El suceso ocurrió esta semana en un hospital de la localidad cruceña de Warnes, donde a falta de una incubadora, el bebé, que era prematuro, fue colocado cerca de una estufa, según un comunicado de prensa de la Vicepresidencia boliviana.

“Es algo muy indignante, existe el relato de que el bebé estuvo llorando horas y horas, sufriendo las quemaduras, y nadie le atendía y como autoridad, pero también como ciudadano, exigimos que se encuentre a los responsables”, declaró el vicepresidente boliviano, Álvaro García Linera, citado en la nota.

García Linera sostuvo que “no se puede repetir ese tipo de negligencias, de descuidos con la persona que es la más desprotegida del mundo, un bebé”.

En este caso “se ha tratado al bebé con un absoluto desprecio por la vida y ese absoluto desprecio de la vida debe tener una sanción”, enfatizó el vicepresidente.

La madre del bebé es una adolescente de 15 años, según la prensa local.

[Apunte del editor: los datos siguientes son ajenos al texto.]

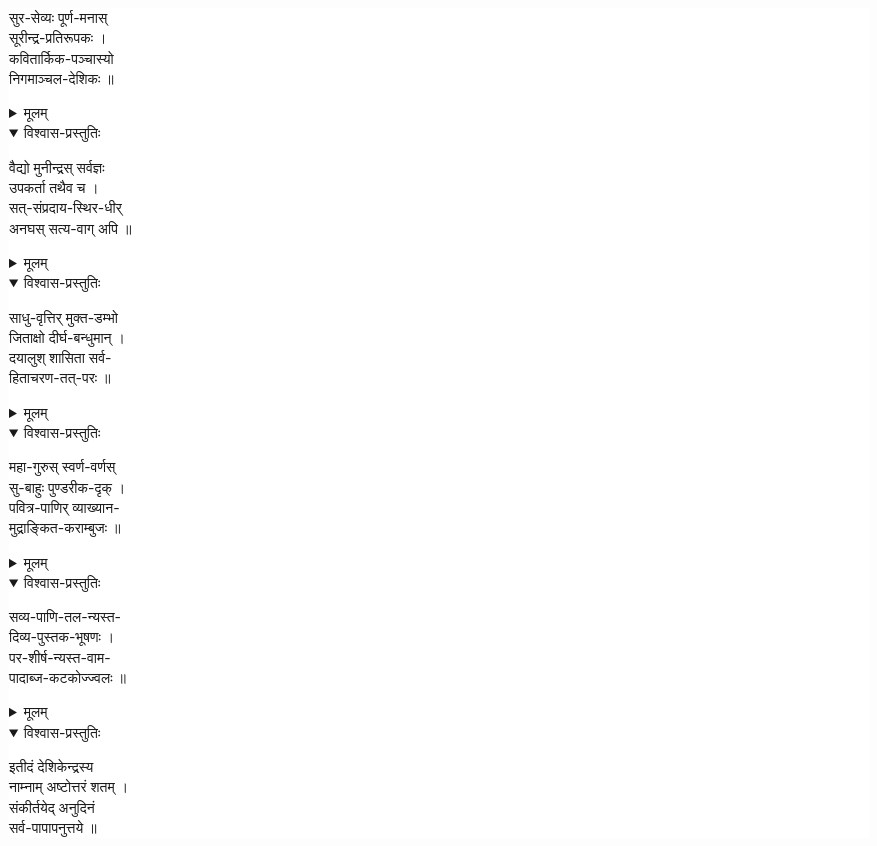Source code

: सुर-सेव्यः पूर्ण-मनास्  
सूरीन्द्र-प्रतिरूपकः ।  
कवितार्किक-पञ्चास्यो  
निगमाञ्चल-देशिकः ॥
</details>

<details><summary>मूलम्</summary></details>


<details open><summary>विश्वास-प्रस्तुतिः</summary>

वैद्यो मुनीन्द्रस् सर्वज्ञः  
उपकर्ता तथैव च ।  
सत्-संप्रदाय-स्थिर-धीर्  
अनघस् सत्य-वाग् अपि ॥
</details>

<details><summary>मूलम्</summary></details>


<details open><summary>विश्वास-प्रस्तुतिः</summary>

साधु-वृत्तिर् मुक्त-डम्भो  
जिताक्षो दीर्घ-बन्धुमान् ।  
दयालुश् शासिता सर्व-  
हिताचरण-तत्-परः ॥
</details>

<details><summary>मूलम्</summary></details>


<details open><summary>विश्वास-प्रस्तुतिः</summary>

महा-गुरुस् स्वर्ण-वर्णस्  
सु-बाहुः पुण्डरीक-दृक् ।  
पवित्र-पाणिर् व्याख्यान-  
मुद्राङ्कित-कराम्बुजः ॥
</details>

<details><summary>मूलम्</summary></details>


<details open><summary>विश्वास-प्रस्तुतिः</summary>

सव्य-पाणि-तल-न्यस्त-  
दिव्य-पुस्तक-भूषणः ।  
पर-शीर्ष-न्यस्त-वाम-  
पादाब्ज-कटकोज्ज्वलः ॥
</details>

<details><summary>मूलम्</summary></details>


<details open><summary>विश्वास-प्रस्तुतिः</summary>

इतीदं देशिकेन्द्रस्य  
नाम्नाम् अष्टोत्तरं शतम् ।  
संकीर्तयेद् अनुदिनं  
सर्व-पापापनुत्तये ॥
</details>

El viernes, el secretario de Salud de la Gobernación de Santa Cruz, Oscar Urenda, dijo a los medios que “no hay duda de que hubo una mala praxis al improvisar una incubadora tratando de salvar la vida del niño”.

Según Urenda, “se improvisó y se improvisó mal, se actuó mal, sin cumplir protocolos”, por lo que las autoridades regionales coordinan con las judiciales para abordar el caso.

El personal del Servicio Departamental de Salud cruceño se ha trasladado a Warnes para hacer una auditoría médica, “levantar todos los antecedentes y pasárselos al fiscal para que actúe de acuerdo a norma”, indicó el funcionario.

Por su parte, el alcalde de Warnes, Mario Cronenbold, tildó de “asesinos” a los funcionarios sanitarios implicados en el suceso.